Comment vérifier que le ragréage est vraiment sec
Le test le plus simple et le plus fiable est le test du film plastique. Il consiste à coller hermétiquement un carré de polyane de 50 cm de côté sur le sol avec du scotch de peintre, puis à attendre 24 heures. Si de la condensation apparaît sous le film au bout de ce délai, le ragréage contient encore trop d’humidité pour être recouvert.
Pour une vérification précise, un hygromètre de chantier permet de mesurer le taux d’humidité résiduelle du support. C’est l’outil de référence des poseurs de parquet professionnels. Le seuil acceptable varie selon le revêtement, mais se situe généralement entre 2 % et 4 % selon les préconisations des fabricants.
À l’œil, un ragréage sec présente une teinte homogène, sans zones plus foncées qui trahiraient une humidité persistante. Les zones humides restent visiblement plus grises que les zones sèches.
Les erreurs qui coûtent cher
Poser un revêtement trop tôt est évidemment la première d’entre elles, mais d’autres pièges existent. Chauffer la pièce à plus de 25°C pour accélérer le séchage crée des contraintes thermiques dans la masse encore fragile. Fermer hermétiquement la pièce dès le coulage empêche l’évaporation et rallonge le délai global.

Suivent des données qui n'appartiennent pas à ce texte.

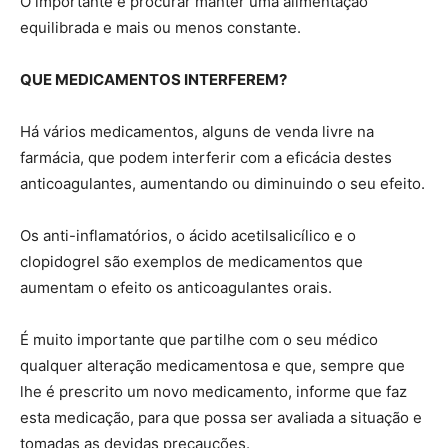
O importante é procurar manter uma alimentação
equilibrada e mais ou menos constante.
QUE MEDICAMENTOS INTERFEREM?
Há vários medicamentos, alguns de venda livre na
farmácia, que podem interferir com a eficácia destes
anticoagulantes, aumentando ou diminuindo o seu efeito.
Os anti-inflamatórios, o ácido acetilsalicílico e o
clopidogrel são exemplos de medicamentos que
aumentam o efeito os anticoagulantes orais.
É muito importante que partilhe com o seu médico
qualquer alteração medicamentosa e que, sempre que
lhe é prescrito um novo medicamento, informe que faz
esta medicação, para que possa ser avaliada a situação e
tomadas as devidas precauções.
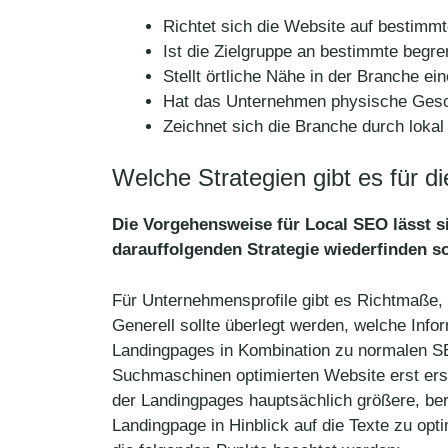
Richtet sich die Website auf bestimmt
Ist die Zielgruppe an bestimmte begr
Stellt örtliche Nähe in der Branche ei
Hat das Unternehmen physische Gesc
Zeichnet sich die Branche durch loka
Welche Strategien gibt es für 
Die Vorgehensweise für Local SEO lässt si
darauffolgenden Strategie wiederfinden so
Für Unternehmensprofile gibt es Richtmaße, 
Generell sollte überlegt werden, welche Infor
Landingpages in Kombination zu normalen SE
Suchmaschinen optimierten Website erst erste
der Landingpages hauptsächlich größere, ber
Landingpage in Hinblick auf die Texte zu opt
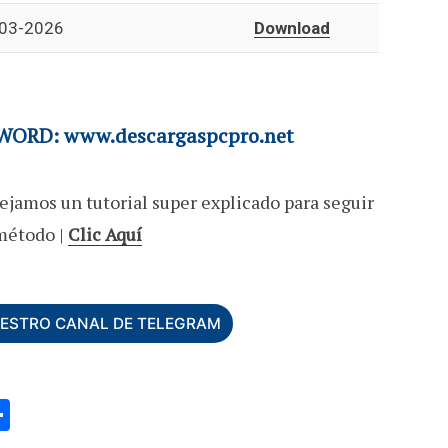
03-2026
Download
ORD: www.descargaspcpro.net
ejamos un tutorial super explicado para seguir
método |
Clic Aquí
UESTRO CANAL DE TELEGRAM
C
o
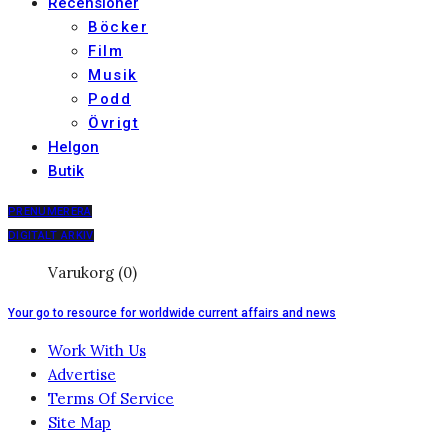
Recensioner
Böcker
Film
Musik
Podd
Övrigt
Helgon
Butik
PRENUMERERA
DIGITALT ARKIV
Varukorg (0)
Your go to resource for worldwide current affairs and news
Work With Us
Advertise
Terms Of Service
Site Map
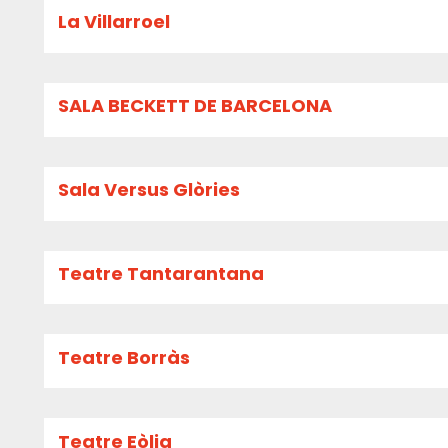
La Villarroel
SALA BECKETT DE BARCELONA
Sala Versus Glòries
Teatre Tantarantana
Teatre Borràs
Teatre Eòlia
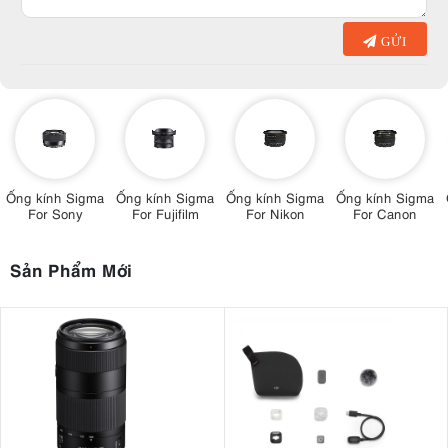
GỬI
Ống kính Sigma
Ống kính Sigma
Ống kính Sigma
Ống kính Sigma
For Sony
For Fujifilm
For Nikon
For Canon
Sản Phẩm Mới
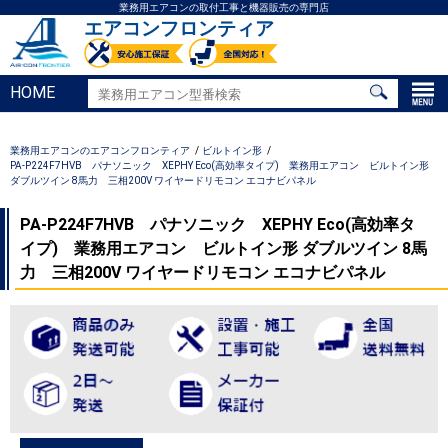
業務用エアコンの取付工事と機器販売の専門店
エアコンフロンティア
HOME
業務用エアコンのエアコンフロンティア
ビルトイン形
PA-P224F7HVB パナソニック XEPHY Eco(高効率タイプ) 業務用エアコン ビルトイン形
ダブルツイン 8馬力 三相200V ワイヤードリモコン エコナビパネル
PA-P224F7HVB パナソニック XEPHY Eco(高効率タ
イプ) 業務用エアコン ビルトイン形 ダブルツイン 8馬
力 三相200V ワイヤードリモコン エコナビパネル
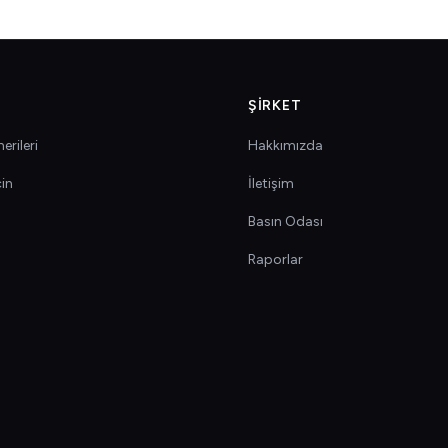
ŞIRKET
erileri
Hakkımızda
çin
İletişim
Basın Odası
Raporlar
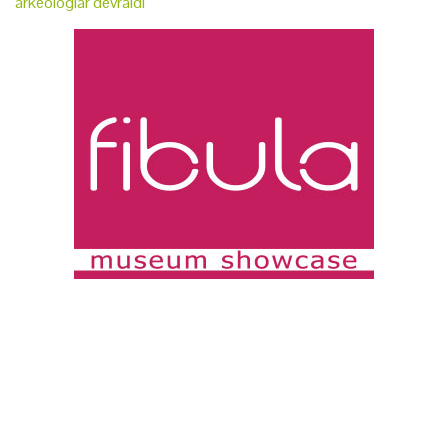
arkeologlar devraldı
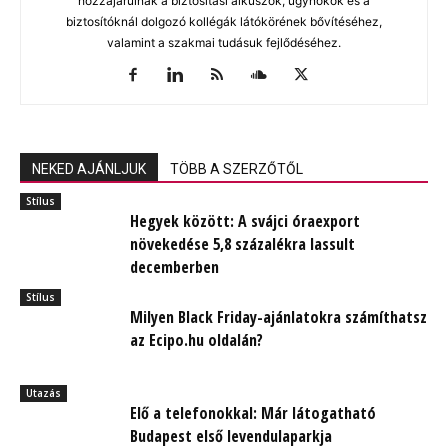
hozzájárulnak a biztosítási alkuszok, ügynökök és a
biztosítóknál dolgozó kollégák látókörének bővítéséhez,
valamint a szakmai tudásuk fejlődéséhez.
NEKED AJÁNLJUK
TÖBB A SZERZŐTŐL
Stílus
Hegyek között: A svájci óraexport
növekedése 5,8 százalékra lassult
decemberben
Stílus
Milyen Black Friday-ajánlatokra számíthatsz
az Ecipo.hu oldalán?
Utazás
Elő a telefonokkal: Már látogatható
Budapest első levendulaparkja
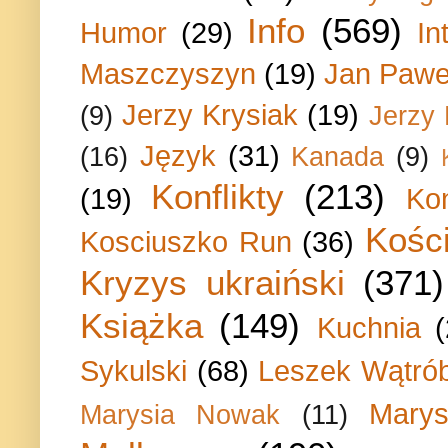
Info
(569)
Humor
(29)
In
Maszczyszyn
(19)
Jan Paweł
Jerzy Krysiak
(19)
(9)
Jerzy
Język
(31)
(16)
Kanada
(9)
Konflikty
(213)
(19)
Ko
Kości
Kosciuszko Run
(36)
Kryzys ukraiński
(371)
Książka
(149)
Kuchnia
Sykulski
(68)
Leszek Wątrób
Marys
Marysia Nowak
(11)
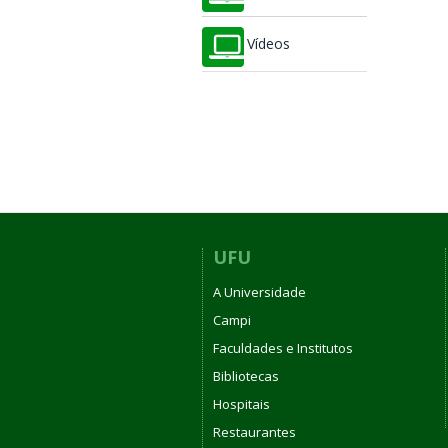
Vídeos
UFU
A Universidade
Campi
Faculdades e Institutos
Bibliotecas
Hospitais
Restaurantes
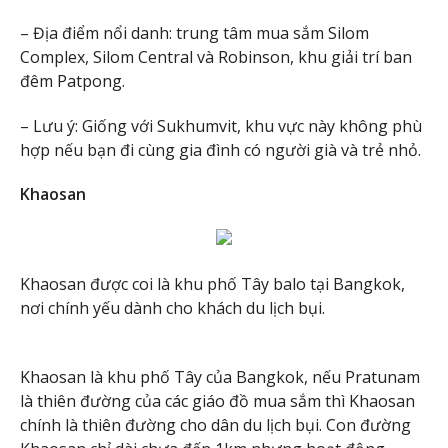
– Địa điểm nổi danh: trung tâm mua sắm Silom
Complex, Silom Central và Robinson, khu giải trí ban
đêm Patpong.
– Lưu ý: Giống với Sukhumvit, khu vực này không phù
hợp nếu bạn đi cùng gia đình có người già và trẻ nhỏ.
Khaosan
Khaosan được coi là khu phố Tây balo tại Bangkok,
nơi chính yếu dành cho khách du lịch bụi.
Khaosan là khu phố Tây của Bangkok, nếu Pratunam
là thiên đường của các giáo đồ mua sắm thì Khaosan
chính là thiên đường cho dân du lịch bụi. Con đường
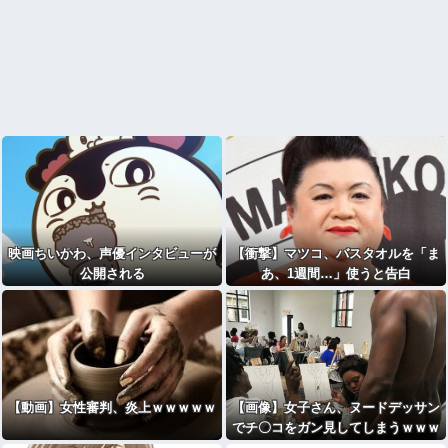
映画ちいかわ、声優インタビューが
【衝撃】マツコ、バスタオルを「ま
公開される
あ、1週間…」使うと告白
【動画】女性審判、炎上ｗｗｗｗｗ
【画像】女子さん、ヌードデッサン
でチ〇コをガン見してしまうｗｗｗ
wｗｗｗｗｗｗｗｗ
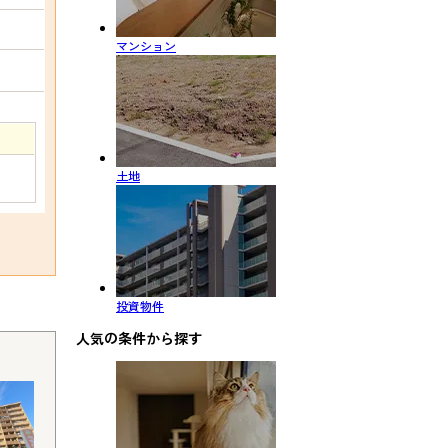
マンション
土地
投資物件
人気の条件から探す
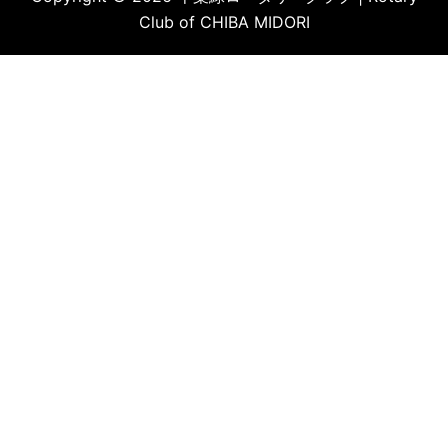
Club of CHIBA MIDORI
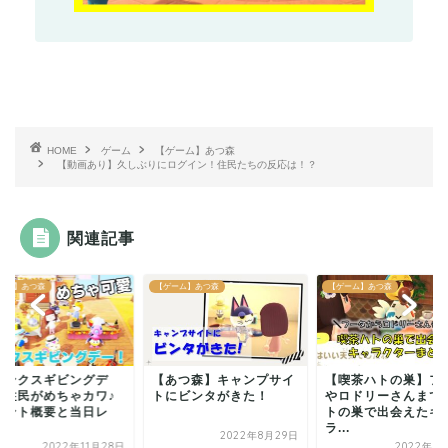
HOME
ゲーム
【ゲーム】あつ森
【動画あり】久しぶりにログイン！住民たちの反応は！？
関連記事
ーム】あつ森
【ゲーム】あつ森
【ゲーム】あつ森
サンクスギビングデ
【あつ森】キャンプサイ
【喫茶ハトの巣】フ
】住民がめちゃカワ♪
トにビンタがきた！
やロドリーさんまで
ベント概要と当日レ
トの巣で出会えたキ
！
ラ...
2022年8月29日
2022年11月28日
2022年1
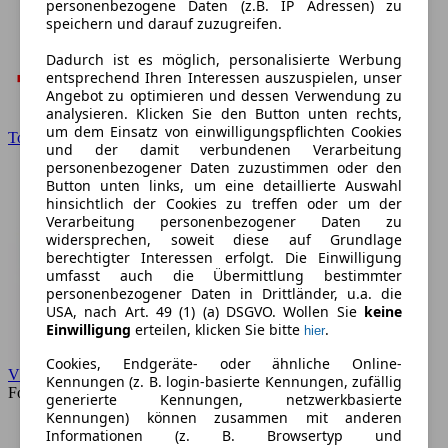
personenbezogene Daten (z.B. IP Adressen) zu
speichern und darauf zuzugreifen.
Dadurch ist es möglich, personalisierte Werbung
entsprechend Ihren Interessen auszuspielen, unser
Angebot zu optimieren und dessen Verwendung zu
analysieren. Klicken Sie den Button unten rechts,
um dem Einsatz von einwilligungspflichten Cookies
Toyota
und der damit verbundenen Verarbeitung
personenbezogener Daten zuzustimmen oder den
Button unten links, um eine detaillierte Auswahl
hinsichtlich der Cookies zu treffen oder um der
Verarbeitung personenbezogener Daten zu
widersprechen, soweit diese auf Grundlage
berechtigter Interessen erfolgt. Die Einwilligung
umfasst auch die Übermittlung bestimmter
personenbezogener Daten in Drittländer, u.a. die
USA, nach Art. 49 (1) (a) DSGVO. Wollen Sie
keine
Einwilligung
erteilen, klicken Sie bitte
.
hier
Cookies, Endgeräte- oder ähnliche Online-
VW
Kennungen (z. B. login-basierte Kennungen, zufällig
Forum
generierte Kennungen, netzwerkbasierte
Kennungen) können zusammen mit anderen
Informationen (z. B. Browsertyp und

Omettre le primaire d’accrochage sur certains supports (carrelage existant, béton lisse, bois) est une autre erreur fréquente. Ce produit améliore l’adhérence et régule l’absorption du support, ce qui contribue indirectement à un séchage plus homogène.
Enfin, appliquer le ragréage en épaisseur irrégulière garantit un séchage non uniforme : les zones épaisses restent humides bien après que les zones fines sont sèches, ce qui complique considérablement la décision de poser le revêtement.